Fortunately, the USPSTF recommendation was revised to C in 2017, which recommends "selectively offering or providing screening to individual patients based on professional judgment and patient preferences. There is at least moderate certainly that the net benefit [of prostate cancer screening] is small". Hopefully, as newer screening tools are developed, shared decision-making can involve more specific details about the positive predictive value of these tests and how they may be more appropriately applied to each individual patient.
Urology is a unique setting. Most prostate cancers are slow-growing and inconsequential, rarely causing symptoms much less death. Our objective, therefore, is to diagnose and treat the high-grade tumors — the ones most likely to cause disease and death — and to avoid over-diagnosing and overtreating men with low-grade tumors. The dilemma has always been how to find the bad cancers early and how to spare men with less aggressive disease the stress and complications of unnecessary treatments.
But many PCPs and urologists lost sight of the objective. Performing a PSA test combined with a cholesterol panel and complete blood count (CBC) without the patient's knowledge was commonplace. Patients who did not meet the criteria for screening — having less than a 10-year life expectancy — were screened regularly anyway and sent to urologists if the PSA was above the threshold. Before 2012, 56% of men with less than a 9-year life expectancy were screened!
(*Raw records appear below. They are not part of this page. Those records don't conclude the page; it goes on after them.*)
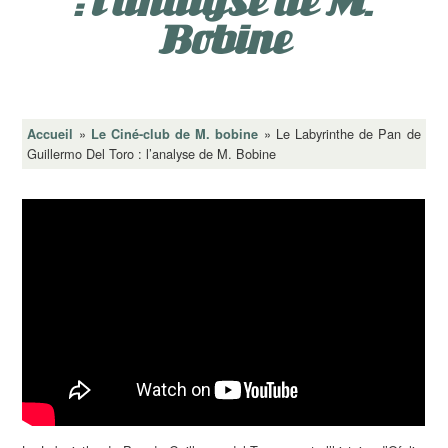
: l’analyse de M.
Bobine
»
»
Le Labyrinthe de Pan de
Accueil
Le Ciné-club de M. bobine
Guillermo Del Toro : l’analyse de M. Bobine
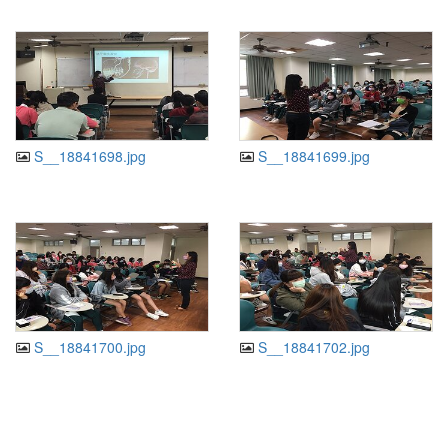
S__18841698.jpg
S__18841699.jpg
S__18841700.jpg
S__18841702.jpg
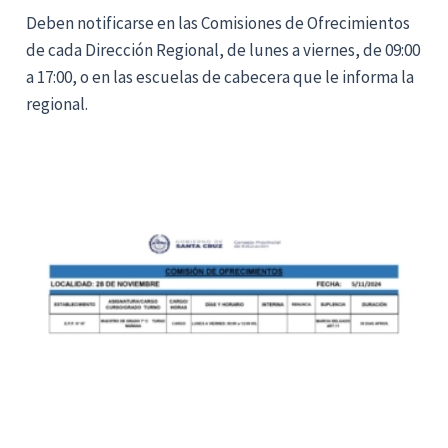
Deben notificarse en las Comisiones de Ofrecimientos
de cada Dirección Regional, de lunes a viernes, de 09:00
a 17:00, o en las escuelas de cabecera que le informa la
regional.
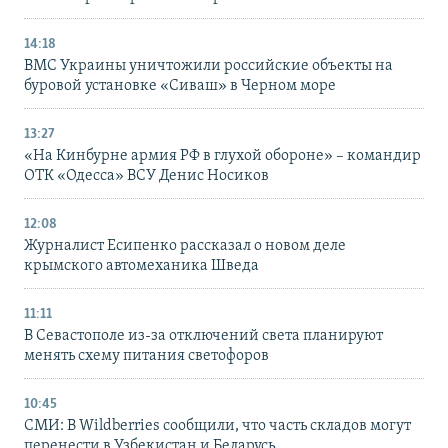
14:18
ВМС Украины уничтожили российские объекты на
буровой установке «Сиваш» в Черном море
13:27
«На Кинбурне армия РФ в глухой обороне» – командир
ОТК «Одесса» ВСУ Денис Носиков
12:08
Журналист Есипенко рассказал о новом деле
крымского автомеханика Шведа
11:11
В Севастополе из-за отключений света планируют
менять схему питания светофоров
10:45
СМИ: В Wildberries сообщили, что часть складов могут
перенести в Узбекистан и Беларусь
When I lecture, I post a slide stating: "PCPs do a poor job at screening". In the next slide, it says: "But urologists will biopsy them anyway". Two wrongs don't make a right!
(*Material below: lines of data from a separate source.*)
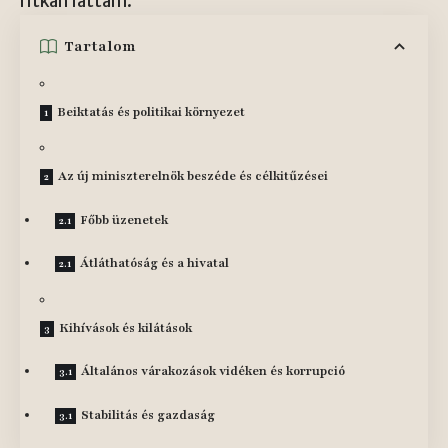
ritkán láttam.
Tartalom
Beiktatás és politikai környezet
Az új miniszterelnök beszéde és célkitűzései
Főbb üzenetek
Átláthatóság és a hivatal
Kihívások és kilátások
Általános várakozások vidéken és korrupció
Stabilitás és gazdaság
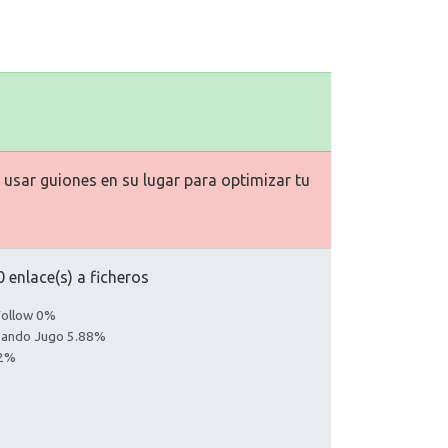
usar guiones en su lugar para optimizar tu
 enlace(s) a ficheros
Follow 0%
asando Jugo 5.88%
12%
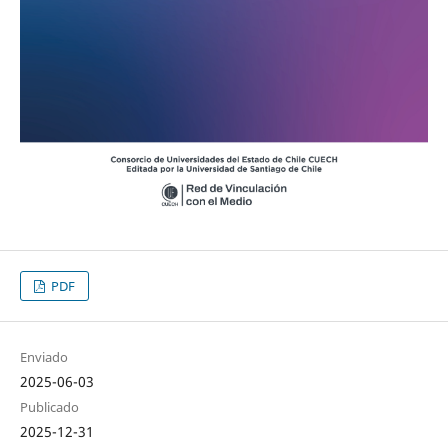
PDF
Enviado
2025-06-03
Publicado
2025-12-31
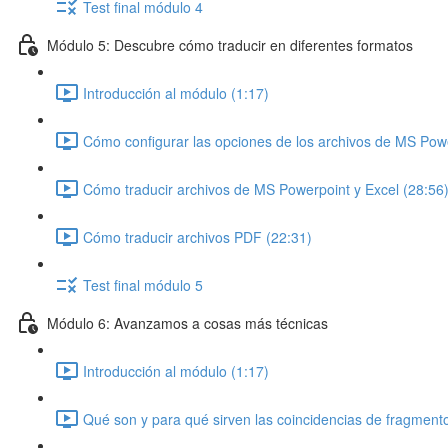
Test final módulo 4
Módulo 5: Descubre cómo traducir en diferentes formatos
Introducción al módulo (1:17)
Cómo configurar las opciones de los archivos de MS Powe
Cómo traducir archivos de MS Powerpoint y Excel (28:56
Cómo traducir archivos PDF (22:31)
Test final módulo 5
Módulo 6: Avanzamos a cosas más técnicas
Introducción al módulo (1:17)
Qué son y para qué sirven las coincidencias de fragment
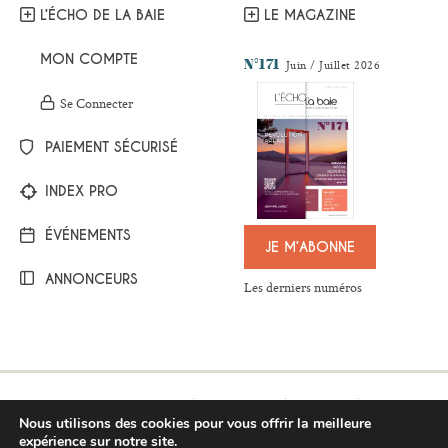
L’ÉCHO DE LA BAIE
LE MAGAZINE
MON COMPTE
N°171
Juin / Juillet 2026
Se Connecter
PAIEMENT SÉCURISÉ
INDEX PRO
ÉVÉNEMENTS
JE M’ABONNE
ANNONCEURS
Les derniers numéros
Mentions légales
Plan du site
Contact
Nous utilisons des cookies pour vous offrir la meilleure
Respect de la vie privée
Conditions générales de vente
expérience sur notre site.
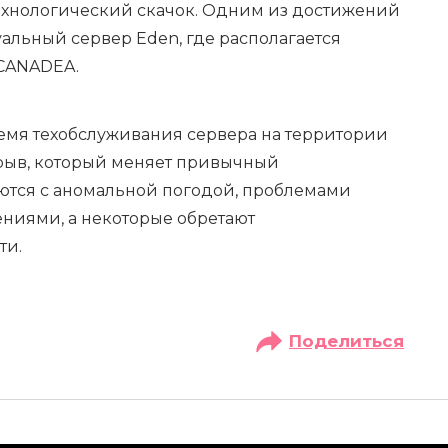
ехнологический скачок. Одним из достижений
альный сервер Eden, где располагается
CANADEA.
мя техобслуживания сервера на территории
зрыв, который меняет привычный
ются с аномальной погодой, проблемами
ениями, а некоторые обретают
ти.
Поделиться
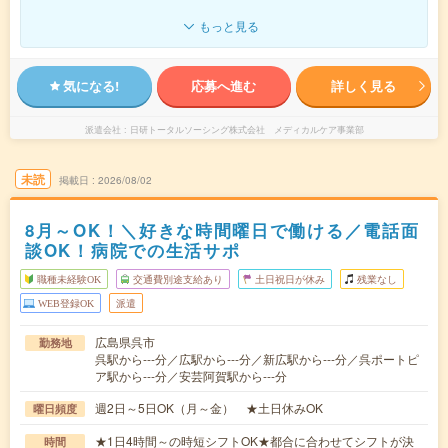
もっと見る
気になる!
応募へ進む
詳しく見る
派遣会社
日研トータルソーシング株式会社 メディカルケア事業部
未読
掲載日
2026/08/02
8月～OK！＼好きな時間曜日で働ける／電話面
談OK！病院での生活サポ
職種未経験OK
交通費別途支給あり
土日祝日が休み
残業なし
WEB登録OK
派遣
広島県呉市
勤務地
呉駅から---分／広駅から---分／新広駅から---分／呉ポートピ
ア駅から---分／安芸阿賀駅から---分
週2日～5日OK（月～金） ★土日休みOK
曜日頻度
★1日4時間～の時短シフトOK★都合に合わせてシフトが決
時間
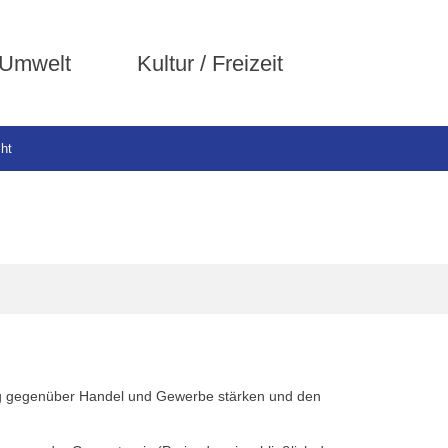
 Umwelt
Kultur / Freizeit
ht
llung gegenüber Handel und Gewerbe stärken und den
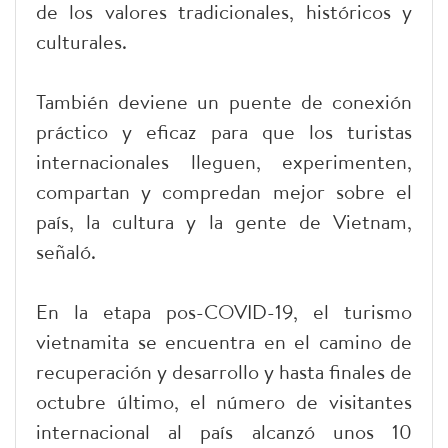
de los valores tradicionales, históricos y
culturales.
También deviene un puente de conexión
práctico y eficaz para que los turistas
internacionales lleguen, experimenten,
compartan y compredan mejor sobre el
país, la cultura y la gente de Vietnam,
señaló.
En la etapa pos-COVID-19, el turismo
vietnamita se encuentra en el camino de
recuperación y desarrollo y hasta finales de
octubre último, el número de visitantes
internacional al país alcanzó unos 10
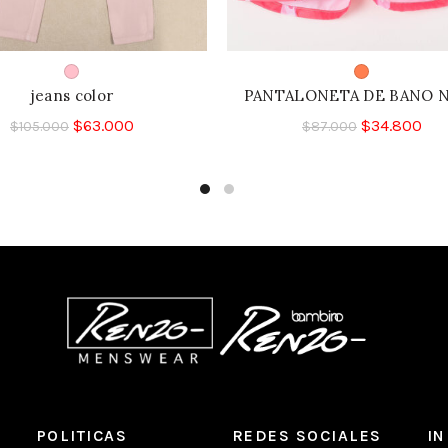
jeans color
PANTALONETA DE BANO 
$
63.000
$
34.800
$
105.000
$
87.000
POLITICAS
REDES SOCIALES
I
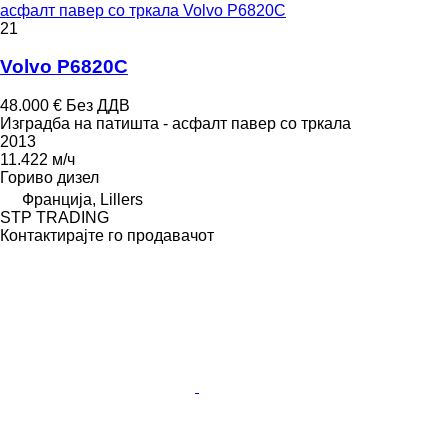
асфалт павер со тркала Volvo P6820C
21
Volvo P6820C
48.000 €
Без ДДВ
Изградба на патишта - асфалт павер со тркала
2013
11.422 м/ч
Гориво
дизел
Франција, Lillers
STP TRADING
Контактирајте го продавачот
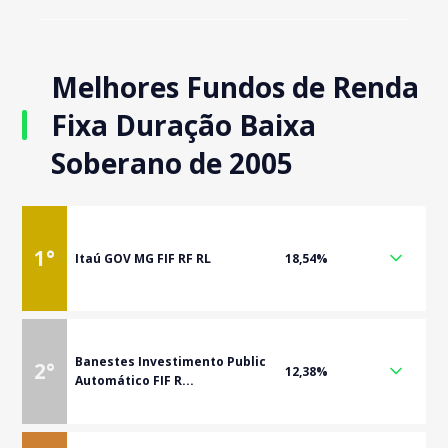
Melhores Fundos de Renda
Fixa Duração Baixa
Soberano de 2005
1
°
Itaú GOV MG FIF RF RL
18,54%
Banestes Investimento Public
2
°
12,38%
Automático FIF R...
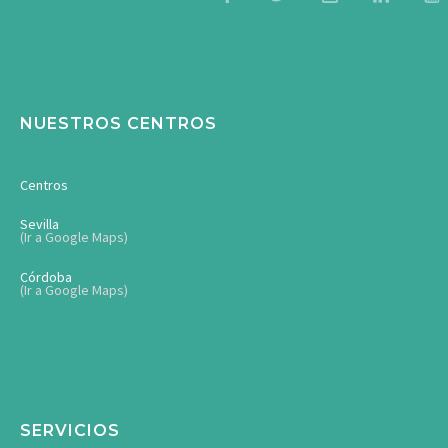
NUESTROS CENTROS
Centros
Sevilla
(Ir a Google Maps)
Córdoba
(Ir a Google Maps)
SERVICIOS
Throughout my entire career, both before and after the USPSTF declaration, my approach to screening has remained the same. Obtaining informed consent to perform a simple blood draw was routine, even when it made my clinic visits significantly longer. Although I have performed over a thousand prostate biopsies, I would never approach these in a knee-jerk fashion. After 1999, my biopsy rate decreased by more than 18% due to my own improvements in shared decision-making and my mission to lessen fear and not capitalize on it. Consequently, I had the privilege of caring for so many men through Active Surveillance (AS), thus taking their confidence to another level.